By Alex Stevenson
David Cameron has accused Labour of being "corrupted by power" in his new year message.
The Conservative leader, releasing his assessment of Britain's progress a day before the prime minister, was critical of the "debt crisis" he believes the Labour government is responsible for.
And he pursued the moral element of the recession highlighted by senior Church of England in the last week by accusing Gordon Brown of having lost his "moral compass".
"Where is the morality in asking our children to pay off our debts?" he asked.
"Where is the morality in encouraging people who have already borrowed too much to borrow a little more? Where is the morality in trying to reflate the bubble and return the country to the age of irresponsibility that led us to this mess?"

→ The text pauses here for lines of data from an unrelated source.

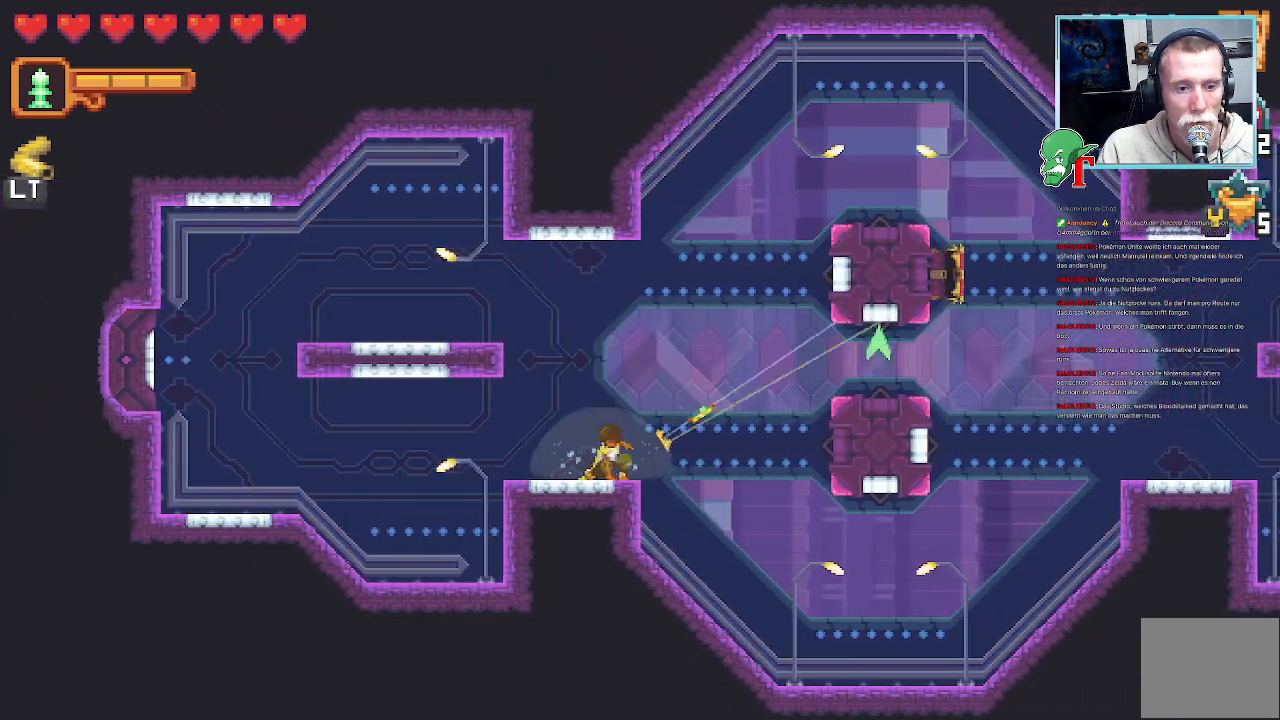
{"buttons": [], "left_stick": "right", "right_stick": "center", "events": [[34, "left_stick", "right"]]}
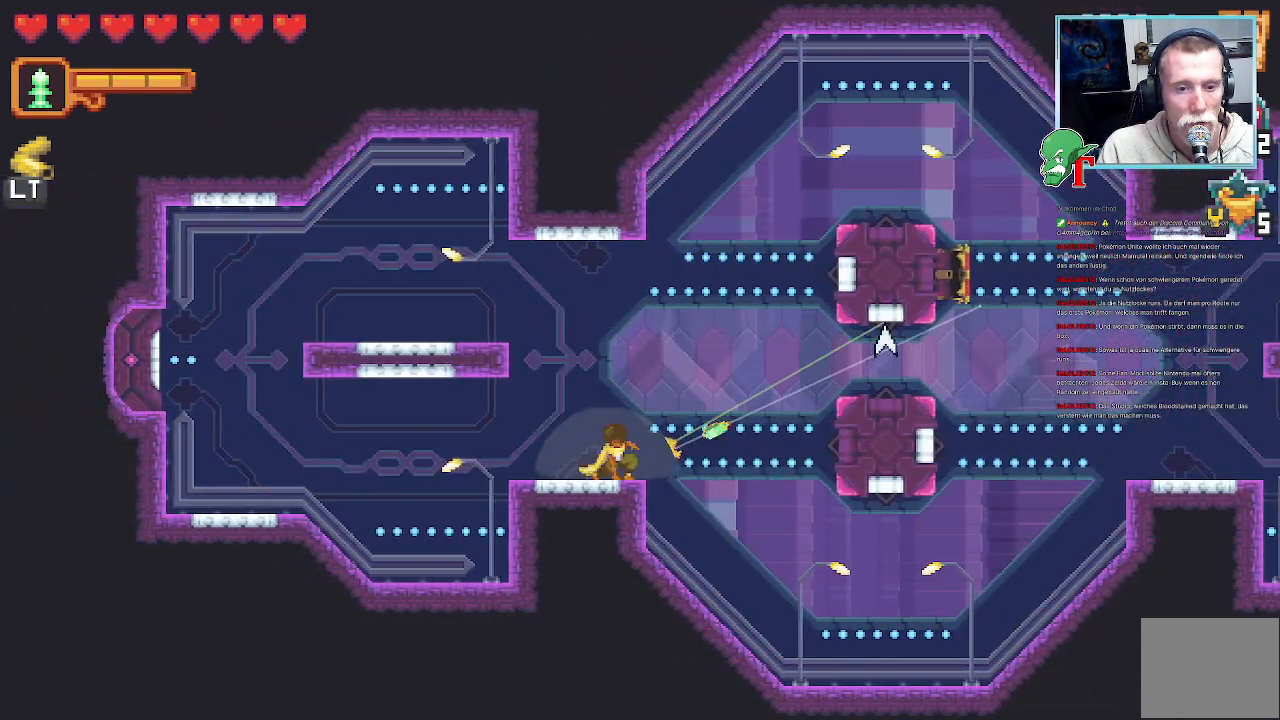
{"buttons": [], "left_stick": "down-right", "right_stick": "center", "events": [[17, "CROSS", "down"], [286, "left_stick", "down-right"], [336, "CROSS", "up"]]}
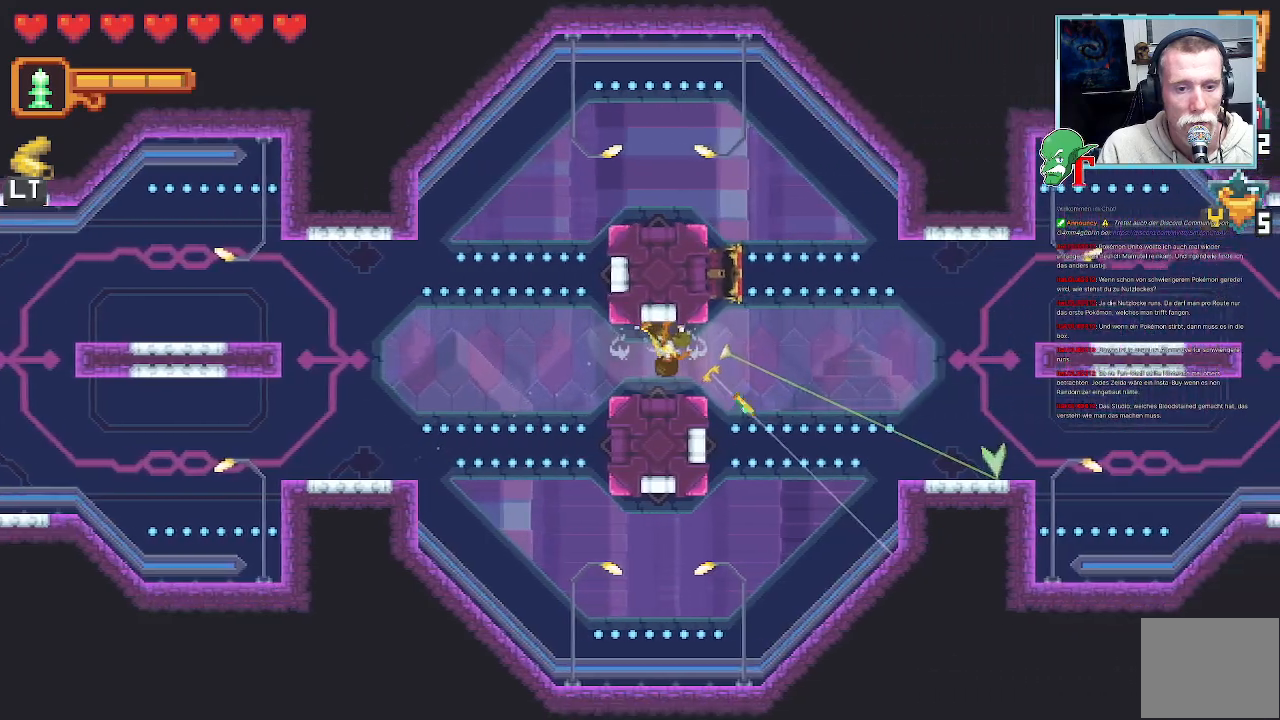
{"buttons": [], "left_stick": "up-right", "right_stick": "center", "events": [[185, "CROSS", "down"], [319, "CROSS", "up"], [403, "left_stick", "up-right"]]}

Mr Cameron has had a good year in both opinion polls and the ballot box, recording a series of strong by-election performances and doing well in the May local elections.
But his advantage has been undermined in recent months by Mr Brown's strong recovery amid recession.
And he made clear in his new year message there is still much for the Conservative party to do to win the next general election.
The Tories have to show they had learned the lessons of Labour's debt crisis and that they would "never let it happen again", he wrote.
Mr Cameron added: "We must set out our positive vision of change: to describe the new economy and the new society that we want to build once the recession is over and the recovery underway."
He made clear he wants a rebuilt society to be the foundation on which economic recovery is built.
"That is how we will rebuild our broken economy and our broken society - business by business, family by family, community by community," Mr Cameron said.
"Not through imposing some kind of state blueprint from above, like Gordon Brown wants to do, but by allowing the talent and effort and incredible character of British people to shine."